Prompt
Please reproduce the data in full, exactly as it stands.
⁂
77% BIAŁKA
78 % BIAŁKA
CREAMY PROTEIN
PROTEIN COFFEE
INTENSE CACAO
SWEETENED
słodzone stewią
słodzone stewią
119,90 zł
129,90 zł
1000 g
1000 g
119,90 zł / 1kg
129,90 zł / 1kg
⁂
Written reply
77% BIAŁKA
78 % BIAŁKA
CREAMY PROTEIN
PROTEIN COFFEE
INTENSE CACAO
SWEETENED
słodzone stewią
słodzone stewią
119,90 zł
129,90 zł
1000 g
1000 g
119,90 zł / 1kg
129,90 zł / 1kg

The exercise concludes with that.